Difficult thoughts and emotions may arise when we sit with awareness of what we’ve been holding onto, and so it can be useful for mindfulness and yoga teachers, as well as teachers across subject areas, to have training in trauma-sensitive instruction.

It is important to note that yoga and mindfulness teachers are not mental health professionals and that these practices are not a substitute for therapy or professional help. What they can be is a powerful complement and toolbox for well-being practices that can help us be more present, clear, connected, conscious, and open. We don’t need to force healing to happen, rather we create the conditions for the body to feel safe, for the mind to rest, and for the trauma to metabolize.


Catharine: In the description for the new Mindfulness for Educators Certificate Program you’ll be teaching at USC, you acknowledge that “Navigating what it means to teach and learn today should not have to require so much resilience.” How can individual educators contribute to positive systemic changes while simultaneously trying to find work-life balance?

Linda: It’s tough. I know many amazing teachers who are having a significant impact in their schools and communities and are stretched thin from the demands of the job. I appreciate the structure of hybrid positions where educators teach classes part of the day and in the other part work on the bigger school or system issues so that this work is built into the school day and not an add-on to already full plates.

With the countless challenges that students and teachers face, mindfulness is not a quick fix. The answer to education inequities or inadequate schooling conditions is not to be more resilient or meditate and be more calm in the face of them. Significant, structural changes are needed to transform the schooling system to be more humane, livable, sustainable, and equitable.  
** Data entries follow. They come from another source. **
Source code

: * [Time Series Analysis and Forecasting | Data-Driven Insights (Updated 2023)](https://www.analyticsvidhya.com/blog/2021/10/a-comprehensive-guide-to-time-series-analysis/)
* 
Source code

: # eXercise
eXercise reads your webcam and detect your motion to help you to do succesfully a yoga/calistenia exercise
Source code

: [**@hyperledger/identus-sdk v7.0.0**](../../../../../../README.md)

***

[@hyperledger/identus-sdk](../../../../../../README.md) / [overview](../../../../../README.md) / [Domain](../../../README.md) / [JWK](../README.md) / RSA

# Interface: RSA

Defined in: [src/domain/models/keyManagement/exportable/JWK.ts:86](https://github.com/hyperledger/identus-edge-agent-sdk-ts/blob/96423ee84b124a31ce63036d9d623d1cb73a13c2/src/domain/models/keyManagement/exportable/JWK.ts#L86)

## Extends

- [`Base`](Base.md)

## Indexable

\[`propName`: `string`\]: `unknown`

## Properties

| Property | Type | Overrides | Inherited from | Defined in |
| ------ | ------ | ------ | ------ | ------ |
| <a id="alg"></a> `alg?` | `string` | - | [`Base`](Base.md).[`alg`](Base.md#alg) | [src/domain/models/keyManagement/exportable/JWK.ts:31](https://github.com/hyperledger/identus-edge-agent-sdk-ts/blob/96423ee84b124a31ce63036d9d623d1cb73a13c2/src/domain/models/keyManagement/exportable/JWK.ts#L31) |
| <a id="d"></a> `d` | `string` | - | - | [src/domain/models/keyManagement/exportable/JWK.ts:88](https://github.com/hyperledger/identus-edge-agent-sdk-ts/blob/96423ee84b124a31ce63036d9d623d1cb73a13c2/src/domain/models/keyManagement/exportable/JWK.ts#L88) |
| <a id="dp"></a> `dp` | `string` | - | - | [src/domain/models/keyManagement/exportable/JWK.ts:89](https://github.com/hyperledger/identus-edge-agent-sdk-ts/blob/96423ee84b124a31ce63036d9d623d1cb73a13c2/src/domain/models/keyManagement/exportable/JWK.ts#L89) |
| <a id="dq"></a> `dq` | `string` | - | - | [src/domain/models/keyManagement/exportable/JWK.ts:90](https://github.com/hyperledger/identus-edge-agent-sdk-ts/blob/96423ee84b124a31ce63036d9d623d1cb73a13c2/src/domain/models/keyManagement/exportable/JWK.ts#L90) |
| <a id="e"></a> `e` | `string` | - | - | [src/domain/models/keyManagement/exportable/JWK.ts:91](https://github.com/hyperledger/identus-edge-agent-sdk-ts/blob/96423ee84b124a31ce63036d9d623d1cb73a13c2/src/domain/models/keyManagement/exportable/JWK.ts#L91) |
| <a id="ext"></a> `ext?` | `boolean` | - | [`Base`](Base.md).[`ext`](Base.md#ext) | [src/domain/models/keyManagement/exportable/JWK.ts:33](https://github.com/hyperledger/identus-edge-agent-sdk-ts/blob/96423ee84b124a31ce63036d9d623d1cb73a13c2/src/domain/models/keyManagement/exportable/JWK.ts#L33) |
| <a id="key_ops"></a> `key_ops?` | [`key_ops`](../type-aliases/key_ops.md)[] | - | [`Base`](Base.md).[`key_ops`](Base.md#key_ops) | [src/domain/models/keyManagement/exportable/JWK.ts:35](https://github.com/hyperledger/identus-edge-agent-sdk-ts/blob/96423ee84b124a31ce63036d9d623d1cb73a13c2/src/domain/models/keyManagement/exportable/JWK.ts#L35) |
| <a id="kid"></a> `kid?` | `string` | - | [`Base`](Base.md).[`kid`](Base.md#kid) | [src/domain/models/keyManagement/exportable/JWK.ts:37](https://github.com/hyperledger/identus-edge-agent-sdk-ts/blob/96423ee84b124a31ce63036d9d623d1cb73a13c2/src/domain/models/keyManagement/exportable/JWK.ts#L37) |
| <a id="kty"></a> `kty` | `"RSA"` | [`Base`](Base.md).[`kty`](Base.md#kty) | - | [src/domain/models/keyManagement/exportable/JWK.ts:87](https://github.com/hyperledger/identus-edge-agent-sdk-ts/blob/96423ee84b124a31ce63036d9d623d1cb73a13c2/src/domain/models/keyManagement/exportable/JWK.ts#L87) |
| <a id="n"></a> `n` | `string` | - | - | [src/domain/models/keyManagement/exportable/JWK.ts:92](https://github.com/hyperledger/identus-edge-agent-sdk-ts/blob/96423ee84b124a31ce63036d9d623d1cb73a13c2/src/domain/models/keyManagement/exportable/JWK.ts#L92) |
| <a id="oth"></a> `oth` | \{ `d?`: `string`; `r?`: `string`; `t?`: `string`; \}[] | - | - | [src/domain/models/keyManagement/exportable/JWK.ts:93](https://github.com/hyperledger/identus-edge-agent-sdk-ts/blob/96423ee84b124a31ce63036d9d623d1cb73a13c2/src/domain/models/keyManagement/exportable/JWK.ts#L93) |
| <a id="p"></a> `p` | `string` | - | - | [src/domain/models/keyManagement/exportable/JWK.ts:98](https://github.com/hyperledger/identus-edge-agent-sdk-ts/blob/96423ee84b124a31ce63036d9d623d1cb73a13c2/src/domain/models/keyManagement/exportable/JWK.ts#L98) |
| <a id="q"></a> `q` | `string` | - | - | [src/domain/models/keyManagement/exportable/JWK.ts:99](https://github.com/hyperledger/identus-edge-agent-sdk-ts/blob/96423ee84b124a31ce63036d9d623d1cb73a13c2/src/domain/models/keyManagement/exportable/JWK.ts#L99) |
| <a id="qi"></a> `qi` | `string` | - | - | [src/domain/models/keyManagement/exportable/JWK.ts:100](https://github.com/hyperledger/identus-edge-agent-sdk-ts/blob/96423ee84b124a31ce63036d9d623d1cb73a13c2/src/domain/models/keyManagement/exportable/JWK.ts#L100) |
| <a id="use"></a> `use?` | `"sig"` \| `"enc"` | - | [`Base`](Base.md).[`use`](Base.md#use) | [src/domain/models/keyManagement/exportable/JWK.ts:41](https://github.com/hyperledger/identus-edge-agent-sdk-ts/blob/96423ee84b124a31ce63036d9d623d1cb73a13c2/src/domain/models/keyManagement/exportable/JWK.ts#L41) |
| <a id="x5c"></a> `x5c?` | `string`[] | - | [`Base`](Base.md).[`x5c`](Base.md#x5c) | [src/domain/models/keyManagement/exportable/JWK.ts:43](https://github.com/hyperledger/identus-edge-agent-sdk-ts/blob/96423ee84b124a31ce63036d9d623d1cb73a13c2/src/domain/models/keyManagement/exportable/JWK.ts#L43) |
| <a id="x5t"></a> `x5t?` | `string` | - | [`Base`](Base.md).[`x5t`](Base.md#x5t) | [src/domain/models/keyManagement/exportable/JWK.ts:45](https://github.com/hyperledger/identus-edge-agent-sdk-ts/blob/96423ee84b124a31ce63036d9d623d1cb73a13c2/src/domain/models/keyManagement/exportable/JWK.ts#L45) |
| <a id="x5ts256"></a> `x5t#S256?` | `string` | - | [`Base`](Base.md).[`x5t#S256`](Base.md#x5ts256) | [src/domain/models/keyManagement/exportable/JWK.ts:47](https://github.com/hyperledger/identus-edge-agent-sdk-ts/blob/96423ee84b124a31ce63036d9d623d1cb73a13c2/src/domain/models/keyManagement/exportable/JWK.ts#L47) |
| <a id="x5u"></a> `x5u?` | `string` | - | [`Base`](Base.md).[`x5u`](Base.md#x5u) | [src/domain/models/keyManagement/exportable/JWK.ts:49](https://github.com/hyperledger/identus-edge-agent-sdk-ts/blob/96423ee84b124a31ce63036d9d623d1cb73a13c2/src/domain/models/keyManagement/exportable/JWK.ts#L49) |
At the same time, there are things we can do to support and protect our beings on an individual and collective level to sustain and thrive in the profession. The Mindfulness for Educators program is designed to support teachers in learning tools they can use in their classrooms and lives. It is based on my curriculum book Mindfulness for Young Adults: Tools to Thrive in School and Life for a practical, applicable approach to teaching. I hope that someday well-being or mindfulness trainings like these are included in teacher preparation programs so that educators are equipped with these needed tools to both cope with the stresses of the job and share with their students. 


Catharine: What does your own yoga and mindfulness practice look like, and how has it evolved over the years?

Linda: Over time it’s become a personal blend of mindfulness meditation and restorative, therapeutic, and Iyengar yoga. My practice has shifted from one of movement to stillness. I started out taking athletic yoga classes twenty years ago, which was great for that time in my life, but as my practice has deepened over the years, it’s softened to be slower, gentler, kinder, and more meditative, intentional, and expansive. A coming home.